A sampling error is usually measured in terms of the standard error for a particular statistic (mean, percentage, etc.), which is the square root of the variance. The standard error can be used to calculate confidence intervals within which the true value for the population can reasonably be assumed to fall. For example, for any given statistic calculated from a sample survey, the value of that statistic will fall within a range of plus or minus two times the standard error of that statistic in 95 percent of all possible samples of identical size and design.
If the sample of respondents had been selected as a simple random sample, it would have been possible to use straightforward formulas for calculating sampling errors. However, the Ethiopia DHS sample is the result of a two-stage stratified design, and, consequently, it was necessary to use more complex formulae. The computer software used to calculate sampling errors for the Ethiopia DHS is the ISSA Sampling Error Module (SAMPERR). This module used the Taylor linearisation method of variance estimation for survey estimates that are means or proportions. The Jackknife repeated replication method is used for variance estimation of more complex statistics such as fertility and mortality rates.
Note: See detailed estimate of sampling error calculation in APPENDIX B of the survey report.
Data Quality Tables
- Household age distribution
- Age distribution of eligible and interviewed women
- Completeness of reporting
- Births by calendar years
- Reporting of age at death in days
- Reporting of age at death in months
- Data on siblings
- Indicators of data quality
- Sibship size and sex ratio of siblings
Note: See detailed tables in APPENDIX C of the survey report.
Data and Data Related Resources
Use of the dataset must be acknowledged using a citation which would include:
- the Identification of the Primary Investigator
- the title of the survey (including country, acronym and year of implementation)

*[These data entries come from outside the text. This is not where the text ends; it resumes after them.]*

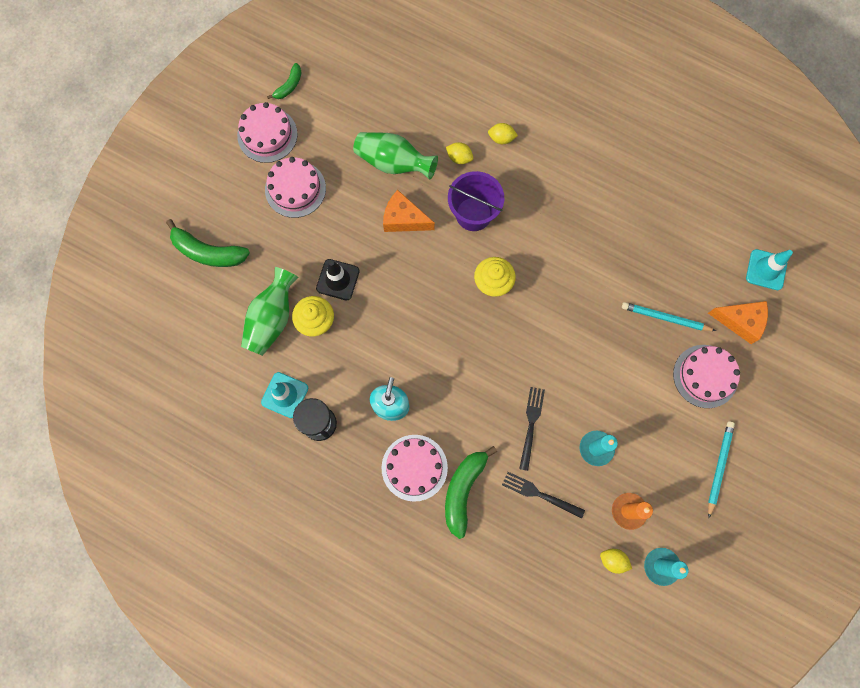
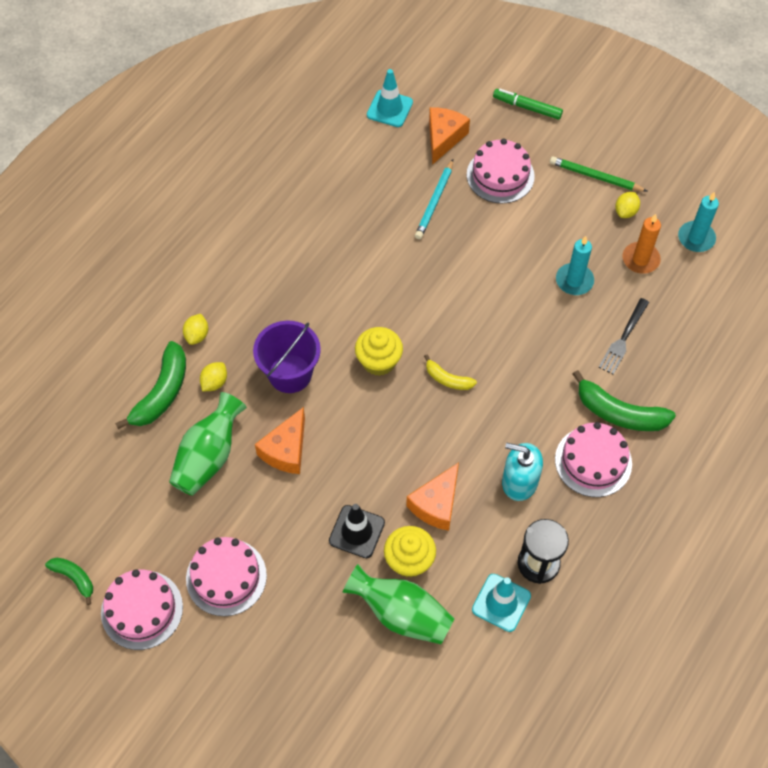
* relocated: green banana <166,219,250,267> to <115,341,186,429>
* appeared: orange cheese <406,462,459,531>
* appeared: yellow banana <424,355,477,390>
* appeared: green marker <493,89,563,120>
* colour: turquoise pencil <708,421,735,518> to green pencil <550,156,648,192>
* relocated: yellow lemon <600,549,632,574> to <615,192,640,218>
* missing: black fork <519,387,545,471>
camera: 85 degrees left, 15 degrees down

- the survey reference number
- the source and date of download
Central Statistical Authority Addis Ababa, Ethiopia and ORC Macro Calverton, Maryland, USA. Ethiopia Demographic and Health Survey (DHS) 2000. Ref. ETH_2000_DHS_v01_M. Dataset downloaded from http://www.measuredhs.com on [date].
Disclaimer and copyrights
The user of the data acknowledges that the original collector of the data, the authorized distributor of the data, and the relevant funding agency bear no responsibility for use of the data or for interpretations or inferences based upon such uses.